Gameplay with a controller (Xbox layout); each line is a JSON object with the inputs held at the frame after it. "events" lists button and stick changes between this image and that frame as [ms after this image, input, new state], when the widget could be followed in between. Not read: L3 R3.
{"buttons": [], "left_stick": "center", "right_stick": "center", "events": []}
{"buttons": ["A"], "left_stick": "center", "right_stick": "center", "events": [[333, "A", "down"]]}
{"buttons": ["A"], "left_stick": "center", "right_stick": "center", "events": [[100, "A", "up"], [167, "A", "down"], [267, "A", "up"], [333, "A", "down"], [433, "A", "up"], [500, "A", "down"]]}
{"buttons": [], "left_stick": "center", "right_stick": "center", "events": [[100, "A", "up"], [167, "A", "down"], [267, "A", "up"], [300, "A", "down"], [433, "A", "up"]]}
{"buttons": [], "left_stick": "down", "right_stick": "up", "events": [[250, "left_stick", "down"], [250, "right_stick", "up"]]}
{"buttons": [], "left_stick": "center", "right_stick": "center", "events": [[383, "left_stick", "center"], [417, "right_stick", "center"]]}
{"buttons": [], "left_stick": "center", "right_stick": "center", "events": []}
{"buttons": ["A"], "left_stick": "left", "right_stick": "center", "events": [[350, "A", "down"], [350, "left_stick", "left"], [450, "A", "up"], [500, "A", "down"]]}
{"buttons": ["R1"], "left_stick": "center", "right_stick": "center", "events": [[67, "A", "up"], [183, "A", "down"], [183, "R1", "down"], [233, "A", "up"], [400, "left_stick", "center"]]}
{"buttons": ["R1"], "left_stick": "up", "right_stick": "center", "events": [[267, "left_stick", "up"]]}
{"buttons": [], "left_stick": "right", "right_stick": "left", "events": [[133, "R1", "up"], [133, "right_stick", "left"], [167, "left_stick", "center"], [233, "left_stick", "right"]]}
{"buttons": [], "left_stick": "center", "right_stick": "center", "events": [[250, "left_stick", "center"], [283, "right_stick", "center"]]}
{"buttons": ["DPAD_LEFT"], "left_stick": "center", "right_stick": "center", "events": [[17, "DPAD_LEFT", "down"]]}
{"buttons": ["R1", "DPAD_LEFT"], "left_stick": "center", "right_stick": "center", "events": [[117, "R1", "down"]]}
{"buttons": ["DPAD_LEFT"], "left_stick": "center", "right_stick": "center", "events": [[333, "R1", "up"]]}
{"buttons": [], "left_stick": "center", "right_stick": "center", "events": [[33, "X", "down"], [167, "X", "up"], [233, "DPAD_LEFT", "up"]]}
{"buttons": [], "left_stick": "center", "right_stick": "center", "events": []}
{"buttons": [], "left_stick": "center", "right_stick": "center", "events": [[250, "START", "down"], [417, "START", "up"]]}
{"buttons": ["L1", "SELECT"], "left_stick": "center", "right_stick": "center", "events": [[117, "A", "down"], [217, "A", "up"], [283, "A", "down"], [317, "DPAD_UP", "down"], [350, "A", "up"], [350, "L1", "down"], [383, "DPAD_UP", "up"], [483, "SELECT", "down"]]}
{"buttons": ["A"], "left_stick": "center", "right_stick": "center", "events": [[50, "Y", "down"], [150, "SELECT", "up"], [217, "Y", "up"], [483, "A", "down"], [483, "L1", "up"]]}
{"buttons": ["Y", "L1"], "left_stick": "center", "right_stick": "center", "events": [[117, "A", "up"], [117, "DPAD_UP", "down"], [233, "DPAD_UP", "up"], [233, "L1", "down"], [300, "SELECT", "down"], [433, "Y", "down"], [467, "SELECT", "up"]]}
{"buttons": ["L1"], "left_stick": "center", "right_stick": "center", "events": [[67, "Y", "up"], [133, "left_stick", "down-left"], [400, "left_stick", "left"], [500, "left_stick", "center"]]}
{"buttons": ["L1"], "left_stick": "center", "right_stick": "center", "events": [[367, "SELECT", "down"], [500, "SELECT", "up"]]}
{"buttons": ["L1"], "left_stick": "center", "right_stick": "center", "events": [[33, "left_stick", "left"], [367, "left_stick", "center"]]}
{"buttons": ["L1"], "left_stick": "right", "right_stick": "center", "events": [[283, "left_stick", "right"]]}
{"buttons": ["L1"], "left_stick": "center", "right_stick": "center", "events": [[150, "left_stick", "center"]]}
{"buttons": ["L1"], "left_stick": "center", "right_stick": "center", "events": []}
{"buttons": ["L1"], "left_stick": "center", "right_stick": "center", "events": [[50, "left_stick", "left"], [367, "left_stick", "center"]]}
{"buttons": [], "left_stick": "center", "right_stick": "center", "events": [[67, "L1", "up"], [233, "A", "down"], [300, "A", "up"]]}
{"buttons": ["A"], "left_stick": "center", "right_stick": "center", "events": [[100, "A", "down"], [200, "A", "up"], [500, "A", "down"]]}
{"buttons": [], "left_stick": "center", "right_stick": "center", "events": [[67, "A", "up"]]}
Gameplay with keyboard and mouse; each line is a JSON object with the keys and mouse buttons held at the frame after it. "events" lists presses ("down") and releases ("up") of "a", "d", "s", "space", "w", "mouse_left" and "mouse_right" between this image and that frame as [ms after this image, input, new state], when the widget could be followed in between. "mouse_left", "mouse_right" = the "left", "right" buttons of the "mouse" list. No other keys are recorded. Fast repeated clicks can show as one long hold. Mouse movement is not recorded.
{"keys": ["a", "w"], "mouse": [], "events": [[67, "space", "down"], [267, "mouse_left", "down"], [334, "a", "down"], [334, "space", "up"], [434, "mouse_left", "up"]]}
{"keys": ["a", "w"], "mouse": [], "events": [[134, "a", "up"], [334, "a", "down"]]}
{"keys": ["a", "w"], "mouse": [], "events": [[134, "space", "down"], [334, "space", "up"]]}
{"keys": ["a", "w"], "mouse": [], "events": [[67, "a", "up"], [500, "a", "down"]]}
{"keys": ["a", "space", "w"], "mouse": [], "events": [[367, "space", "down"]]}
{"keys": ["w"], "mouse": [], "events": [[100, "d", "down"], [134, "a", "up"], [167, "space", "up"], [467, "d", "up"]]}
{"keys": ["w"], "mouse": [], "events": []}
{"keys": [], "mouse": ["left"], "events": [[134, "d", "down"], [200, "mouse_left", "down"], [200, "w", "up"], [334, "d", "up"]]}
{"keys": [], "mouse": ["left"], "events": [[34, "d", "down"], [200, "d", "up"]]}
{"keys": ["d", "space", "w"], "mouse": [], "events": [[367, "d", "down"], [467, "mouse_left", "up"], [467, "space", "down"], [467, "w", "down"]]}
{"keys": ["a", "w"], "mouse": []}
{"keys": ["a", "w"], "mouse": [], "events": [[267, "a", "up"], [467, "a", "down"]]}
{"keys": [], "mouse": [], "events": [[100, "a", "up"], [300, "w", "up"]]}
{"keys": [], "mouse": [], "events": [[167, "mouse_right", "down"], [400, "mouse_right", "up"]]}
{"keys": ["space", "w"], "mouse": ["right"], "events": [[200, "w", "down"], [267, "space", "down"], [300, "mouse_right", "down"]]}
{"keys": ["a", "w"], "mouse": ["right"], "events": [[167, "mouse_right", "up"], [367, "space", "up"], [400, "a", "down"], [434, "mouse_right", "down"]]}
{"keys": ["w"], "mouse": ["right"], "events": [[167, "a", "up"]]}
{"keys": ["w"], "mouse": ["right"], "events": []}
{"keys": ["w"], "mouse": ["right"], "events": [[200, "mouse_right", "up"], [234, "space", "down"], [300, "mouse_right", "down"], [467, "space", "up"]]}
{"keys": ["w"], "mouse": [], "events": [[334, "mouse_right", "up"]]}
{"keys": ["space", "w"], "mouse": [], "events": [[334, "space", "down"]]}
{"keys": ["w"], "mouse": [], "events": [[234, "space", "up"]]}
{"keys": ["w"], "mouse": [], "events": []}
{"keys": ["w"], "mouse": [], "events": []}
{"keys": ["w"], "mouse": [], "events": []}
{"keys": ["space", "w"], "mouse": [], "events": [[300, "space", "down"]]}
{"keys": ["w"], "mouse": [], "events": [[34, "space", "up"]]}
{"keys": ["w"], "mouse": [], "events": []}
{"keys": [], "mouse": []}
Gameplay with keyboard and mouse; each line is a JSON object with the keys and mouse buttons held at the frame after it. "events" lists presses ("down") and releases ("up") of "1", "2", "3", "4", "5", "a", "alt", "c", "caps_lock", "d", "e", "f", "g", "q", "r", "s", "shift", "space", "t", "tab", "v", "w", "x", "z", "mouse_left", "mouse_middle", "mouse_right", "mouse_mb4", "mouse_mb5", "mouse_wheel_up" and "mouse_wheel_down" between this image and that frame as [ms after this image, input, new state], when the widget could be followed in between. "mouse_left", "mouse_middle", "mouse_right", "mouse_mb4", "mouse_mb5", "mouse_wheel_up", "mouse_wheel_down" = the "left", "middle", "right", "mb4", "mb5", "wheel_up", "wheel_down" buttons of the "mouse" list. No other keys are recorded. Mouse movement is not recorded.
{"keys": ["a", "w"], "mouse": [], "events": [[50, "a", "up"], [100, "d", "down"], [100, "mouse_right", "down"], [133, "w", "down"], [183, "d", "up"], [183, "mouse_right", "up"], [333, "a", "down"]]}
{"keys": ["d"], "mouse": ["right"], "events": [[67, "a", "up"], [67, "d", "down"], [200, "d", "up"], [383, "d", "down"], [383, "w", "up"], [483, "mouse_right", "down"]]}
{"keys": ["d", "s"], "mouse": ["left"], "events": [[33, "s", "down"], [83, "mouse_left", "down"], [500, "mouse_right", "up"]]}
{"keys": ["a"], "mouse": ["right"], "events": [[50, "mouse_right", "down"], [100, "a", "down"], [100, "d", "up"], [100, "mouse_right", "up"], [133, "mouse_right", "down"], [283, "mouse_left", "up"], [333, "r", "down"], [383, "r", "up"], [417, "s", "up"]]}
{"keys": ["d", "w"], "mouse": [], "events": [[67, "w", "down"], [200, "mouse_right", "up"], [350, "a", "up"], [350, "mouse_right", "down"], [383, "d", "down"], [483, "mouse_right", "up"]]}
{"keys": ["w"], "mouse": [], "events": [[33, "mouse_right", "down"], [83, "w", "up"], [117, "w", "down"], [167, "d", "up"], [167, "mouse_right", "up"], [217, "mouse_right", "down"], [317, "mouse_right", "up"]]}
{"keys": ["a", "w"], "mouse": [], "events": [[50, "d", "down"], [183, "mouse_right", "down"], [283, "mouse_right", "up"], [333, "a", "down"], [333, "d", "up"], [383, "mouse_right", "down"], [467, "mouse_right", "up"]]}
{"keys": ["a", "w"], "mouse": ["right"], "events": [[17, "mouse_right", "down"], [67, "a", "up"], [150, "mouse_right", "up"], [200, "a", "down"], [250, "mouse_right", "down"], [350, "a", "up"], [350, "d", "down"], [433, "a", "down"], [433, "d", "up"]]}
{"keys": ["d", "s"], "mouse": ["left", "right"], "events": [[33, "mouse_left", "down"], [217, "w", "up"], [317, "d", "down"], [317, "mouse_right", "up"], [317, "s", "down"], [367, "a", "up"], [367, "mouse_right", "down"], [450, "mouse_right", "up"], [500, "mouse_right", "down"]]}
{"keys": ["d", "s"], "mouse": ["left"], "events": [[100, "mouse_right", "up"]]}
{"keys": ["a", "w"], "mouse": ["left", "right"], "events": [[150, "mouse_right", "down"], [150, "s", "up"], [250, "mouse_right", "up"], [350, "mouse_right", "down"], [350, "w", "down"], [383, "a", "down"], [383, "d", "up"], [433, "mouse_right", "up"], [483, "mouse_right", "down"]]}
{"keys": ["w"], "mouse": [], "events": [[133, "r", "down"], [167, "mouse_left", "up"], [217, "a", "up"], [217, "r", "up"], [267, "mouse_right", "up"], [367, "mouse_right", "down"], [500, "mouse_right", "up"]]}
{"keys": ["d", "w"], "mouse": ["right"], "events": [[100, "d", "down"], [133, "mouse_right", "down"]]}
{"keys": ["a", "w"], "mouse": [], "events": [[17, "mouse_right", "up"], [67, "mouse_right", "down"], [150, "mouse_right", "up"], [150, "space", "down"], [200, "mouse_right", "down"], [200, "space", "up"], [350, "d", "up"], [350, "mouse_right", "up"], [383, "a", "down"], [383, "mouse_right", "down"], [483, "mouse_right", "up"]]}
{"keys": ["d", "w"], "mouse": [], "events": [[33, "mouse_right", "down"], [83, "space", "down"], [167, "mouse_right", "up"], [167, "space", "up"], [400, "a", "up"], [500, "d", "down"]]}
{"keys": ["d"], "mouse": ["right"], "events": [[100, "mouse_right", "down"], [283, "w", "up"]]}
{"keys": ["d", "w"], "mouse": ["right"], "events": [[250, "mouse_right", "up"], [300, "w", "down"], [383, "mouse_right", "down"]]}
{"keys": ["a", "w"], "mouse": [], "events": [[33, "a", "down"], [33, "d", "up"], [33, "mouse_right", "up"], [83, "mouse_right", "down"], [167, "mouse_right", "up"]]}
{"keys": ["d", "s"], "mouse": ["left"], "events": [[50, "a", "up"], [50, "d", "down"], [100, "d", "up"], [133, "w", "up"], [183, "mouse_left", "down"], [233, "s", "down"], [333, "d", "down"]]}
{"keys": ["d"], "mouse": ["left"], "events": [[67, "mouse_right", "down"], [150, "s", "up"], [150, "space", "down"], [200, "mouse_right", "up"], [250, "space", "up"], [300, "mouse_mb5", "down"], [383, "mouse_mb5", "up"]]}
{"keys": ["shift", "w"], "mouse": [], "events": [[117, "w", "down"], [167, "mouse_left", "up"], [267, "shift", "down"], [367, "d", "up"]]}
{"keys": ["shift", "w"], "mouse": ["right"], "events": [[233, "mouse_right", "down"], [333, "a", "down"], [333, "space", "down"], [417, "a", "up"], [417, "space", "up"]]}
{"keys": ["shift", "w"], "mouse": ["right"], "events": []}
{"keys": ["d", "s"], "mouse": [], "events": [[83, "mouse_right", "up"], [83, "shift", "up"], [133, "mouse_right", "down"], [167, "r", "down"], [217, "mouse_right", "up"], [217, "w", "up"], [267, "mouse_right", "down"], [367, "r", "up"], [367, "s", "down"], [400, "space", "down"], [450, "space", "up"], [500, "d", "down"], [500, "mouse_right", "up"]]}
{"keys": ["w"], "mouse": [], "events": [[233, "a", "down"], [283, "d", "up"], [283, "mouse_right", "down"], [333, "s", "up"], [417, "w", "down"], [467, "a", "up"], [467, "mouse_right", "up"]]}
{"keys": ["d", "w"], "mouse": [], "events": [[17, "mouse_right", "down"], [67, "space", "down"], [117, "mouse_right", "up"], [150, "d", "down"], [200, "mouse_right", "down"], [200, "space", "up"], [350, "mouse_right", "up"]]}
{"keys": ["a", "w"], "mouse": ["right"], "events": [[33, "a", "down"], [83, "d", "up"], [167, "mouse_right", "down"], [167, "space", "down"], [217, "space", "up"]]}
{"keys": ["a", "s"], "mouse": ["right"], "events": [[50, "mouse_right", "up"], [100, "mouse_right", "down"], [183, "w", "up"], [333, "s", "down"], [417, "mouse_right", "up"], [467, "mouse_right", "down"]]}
# # #
:: Task goal ::
For the entries shown above, give the number of lines that include the word "SELECT", without any other text.

:: Result of this task ::
4